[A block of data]

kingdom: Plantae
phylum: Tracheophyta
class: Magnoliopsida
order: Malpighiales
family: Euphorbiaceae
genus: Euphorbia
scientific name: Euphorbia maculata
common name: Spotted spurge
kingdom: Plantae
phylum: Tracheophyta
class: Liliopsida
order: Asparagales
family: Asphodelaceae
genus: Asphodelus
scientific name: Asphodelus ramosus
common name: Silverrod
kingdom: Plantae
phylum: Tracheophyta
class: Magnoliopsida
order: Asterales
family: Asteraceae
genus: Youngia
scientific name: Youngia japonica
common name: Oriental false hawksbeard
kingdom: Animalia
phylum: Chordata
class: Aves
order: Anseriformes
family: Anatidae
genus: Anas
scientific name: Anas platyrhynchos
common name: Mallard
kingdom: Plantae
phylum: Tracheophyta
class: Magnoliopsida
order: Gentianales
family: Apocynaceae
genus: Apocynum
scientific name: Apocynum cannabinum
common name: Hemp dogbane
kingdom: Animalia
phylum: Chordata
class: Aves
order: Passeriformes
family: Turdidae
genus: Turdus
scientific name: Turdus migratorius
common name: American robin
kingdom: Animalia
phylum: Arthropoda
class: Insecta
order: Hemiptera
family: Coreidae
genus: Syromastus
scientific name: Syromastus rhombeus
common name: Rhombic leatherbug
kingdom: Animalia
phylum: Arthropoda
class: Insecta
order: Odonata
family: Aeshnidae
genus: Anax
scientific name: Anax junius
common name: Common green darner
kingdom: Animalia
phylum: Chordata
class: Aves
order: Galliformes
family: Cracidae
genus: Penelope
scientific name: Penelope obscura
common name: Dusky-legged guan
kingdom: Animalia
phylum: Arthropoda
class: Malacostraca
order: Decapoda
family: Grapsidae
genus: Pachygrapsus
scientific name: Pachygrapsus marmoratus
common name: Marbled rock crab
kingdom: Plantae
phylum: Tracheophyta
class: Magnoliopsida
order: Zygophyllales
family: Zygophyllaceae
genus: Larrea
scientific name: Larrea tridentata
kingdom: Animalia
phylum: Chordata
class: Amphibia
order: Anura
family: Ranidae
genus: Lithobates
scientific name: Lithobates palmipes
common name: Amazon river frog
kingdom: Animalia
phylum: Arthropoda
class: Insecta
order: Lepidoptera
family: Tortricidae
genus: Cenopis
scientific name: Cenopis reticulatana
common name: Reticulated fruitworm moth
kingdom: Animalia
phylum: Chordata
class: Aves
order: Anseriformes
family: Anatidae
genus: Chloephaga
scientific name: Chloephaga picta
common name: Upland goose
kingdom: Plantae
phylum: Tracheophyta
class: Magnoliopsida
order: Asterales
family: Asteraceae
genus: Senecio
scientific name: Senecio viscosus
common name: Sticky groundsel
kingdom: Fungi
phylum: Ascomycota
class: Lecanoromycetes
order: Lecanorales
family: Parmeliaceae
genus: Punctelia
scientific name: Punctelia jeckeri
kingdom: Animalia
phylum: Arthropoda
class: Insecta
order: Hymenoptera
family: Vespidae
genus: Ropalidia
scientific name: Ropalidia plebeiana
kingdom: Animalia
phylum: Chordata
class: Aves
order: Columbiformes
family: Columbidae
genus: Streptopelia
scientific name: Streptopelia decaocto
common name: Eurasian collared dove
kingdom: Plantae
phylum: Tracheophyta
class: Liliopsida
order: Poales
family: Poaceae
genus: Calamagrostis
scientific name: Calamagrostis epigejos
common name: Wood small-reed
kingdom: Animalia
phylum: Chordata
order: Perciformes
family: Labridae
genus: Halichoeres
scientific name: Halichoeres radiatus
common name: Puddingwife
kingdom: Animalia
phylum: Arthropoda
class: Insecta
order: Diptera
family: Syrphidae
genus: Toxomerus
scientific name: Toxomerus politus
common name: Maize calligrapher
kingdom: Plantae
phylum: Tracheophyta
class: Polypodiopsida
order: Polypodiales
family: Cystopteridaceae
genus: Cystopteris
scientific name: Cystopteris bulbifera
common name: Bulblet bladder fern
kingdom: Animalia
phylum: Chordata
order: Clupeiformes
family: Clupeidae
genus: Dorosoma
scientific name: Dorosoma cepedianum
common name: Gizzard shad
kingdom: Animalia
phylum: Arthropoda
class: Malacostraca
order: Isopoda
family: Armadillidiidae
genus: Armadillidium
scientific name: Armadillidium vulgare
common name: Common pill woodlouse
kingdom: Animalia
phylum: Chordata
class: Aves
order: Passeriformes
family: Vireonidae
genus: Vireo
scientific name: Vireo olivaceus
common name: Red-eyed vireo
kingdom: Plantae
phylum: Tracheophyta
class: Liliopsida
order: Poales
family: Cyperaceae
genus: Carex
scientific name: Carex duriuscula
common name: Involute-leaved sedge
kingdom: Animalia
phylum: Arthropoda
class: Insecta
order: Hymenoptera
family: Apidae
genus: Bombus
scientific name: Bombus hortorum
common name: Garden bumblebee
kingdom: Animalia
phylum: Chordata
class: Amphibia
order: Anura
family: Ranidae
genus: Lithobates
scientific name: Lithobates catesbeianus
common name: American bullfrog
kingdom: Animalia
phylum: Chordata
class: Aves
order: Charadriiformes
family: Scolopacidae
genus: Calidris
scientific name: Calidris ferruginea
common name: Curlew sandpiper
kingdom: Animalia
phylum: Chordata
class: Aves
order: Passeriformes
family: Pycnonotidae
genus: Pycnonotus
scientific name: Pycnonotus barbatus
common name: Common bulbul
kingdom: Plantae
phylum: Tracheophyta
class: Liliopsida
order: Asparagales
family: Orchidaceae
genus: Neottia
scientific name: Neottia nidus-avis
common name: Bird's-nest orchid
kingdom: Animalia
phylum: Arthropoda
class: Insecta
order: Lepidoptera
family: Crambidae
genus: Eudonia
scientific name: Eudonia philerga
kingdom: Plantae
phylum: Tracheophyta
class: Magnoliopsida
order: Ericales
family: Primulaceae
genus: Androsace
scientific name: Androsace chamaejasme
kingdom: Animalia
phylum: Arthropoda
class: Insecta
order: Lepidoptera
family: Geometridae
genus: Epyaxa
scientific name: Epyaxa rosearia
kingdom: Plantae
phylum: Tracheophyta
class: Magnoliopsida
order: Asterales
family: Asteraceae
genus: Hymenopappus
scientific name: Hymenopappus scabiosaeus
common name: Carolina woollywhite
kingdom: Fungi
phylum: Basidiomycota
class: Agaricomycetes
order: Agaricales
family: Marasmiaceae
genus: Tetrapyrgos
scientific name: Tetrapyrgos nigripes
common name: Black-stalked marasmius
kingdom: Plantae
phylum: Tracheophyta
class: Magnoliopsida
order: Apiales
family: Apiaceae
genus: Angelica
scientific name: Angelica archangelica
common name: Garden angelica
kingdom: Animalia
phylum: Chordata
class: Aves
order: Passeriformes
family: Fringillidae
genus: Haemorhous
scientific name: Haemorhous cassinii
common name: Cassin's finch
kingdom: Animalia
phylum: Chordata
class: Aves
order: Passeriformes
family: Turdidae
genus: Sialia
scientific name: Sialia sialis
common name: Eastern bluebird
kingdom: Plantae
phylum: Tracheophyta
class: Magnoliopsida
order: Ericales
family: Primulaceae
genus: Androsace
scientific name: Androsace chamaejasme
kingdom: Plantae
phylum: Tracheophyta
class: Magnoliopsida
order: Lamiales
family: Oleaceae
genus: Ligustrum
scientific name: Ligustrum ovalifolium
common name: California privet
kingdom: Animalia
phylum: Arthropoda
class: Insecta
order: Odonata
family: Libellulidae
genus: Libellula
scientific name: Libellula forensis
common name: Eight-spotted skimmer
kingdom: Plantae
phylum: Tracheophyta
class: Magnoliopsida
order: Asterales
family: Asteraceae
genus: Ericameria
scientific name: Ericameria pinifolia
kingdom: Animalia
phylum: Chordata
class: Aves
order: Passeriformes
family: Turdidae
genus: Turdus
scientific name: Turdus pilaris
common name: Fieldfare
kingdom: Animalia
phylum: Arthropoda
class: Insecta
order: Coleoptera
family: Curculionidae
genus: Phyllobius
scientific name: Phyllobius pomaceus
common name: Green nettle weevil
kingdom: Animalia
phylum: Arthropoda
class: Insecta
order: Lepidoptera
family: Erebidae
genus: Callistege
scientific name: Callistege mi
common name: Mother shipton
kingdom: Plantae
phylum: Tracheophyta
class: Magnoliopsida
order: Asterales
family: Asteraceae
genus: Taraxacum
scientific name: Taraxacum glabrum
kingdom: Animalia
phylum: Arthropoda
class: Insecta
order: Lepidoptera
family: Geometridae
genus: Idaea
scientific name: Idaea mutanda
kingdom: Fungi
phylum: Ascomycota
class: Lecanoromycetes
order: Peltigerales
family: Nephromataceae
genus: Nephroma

WRITTEN PROBLEM – Copy out everything from the start of the data down to the line containing "genus: Apocynum", including both the first line and that line.

FULL OUTPUT –
kingdom: Plantae
phylum: Tracheophyta
class: Magnoliopsida
order: Malpighiales
family: Euphorbiaceae
genus: Euphorbia
scientific name: Euphorbia maculata
common name: Spotted spurge
kingdom: Plantae
phylum: Tracheophyta
class: Liliopsida
order: Asparagales
family: Asphodelaceae
genus: Asphodelus
scientific name: Asphodelus ramosus
common name: Silverrod
kingdom: Plantae
phylum: Tracheophyta
class: Magnoliopsida
order: Asterales
family: Asteraceae
genus: Youngia
scientific name: Youngia japonica
common name: Oriental false hawksbeard
kingdom: Animalia
phylum: Chordata
class: Aves
order: Anseriformes
family: Anatidae
genus: Anas
scientific name: Anas platyrhynchos
common name: Mallard
kingdom: Plantae
phylum: Tracheophyta
class: Magnoliopsida
order: Gentianales
family: Apocynaceae
genus: Apocynum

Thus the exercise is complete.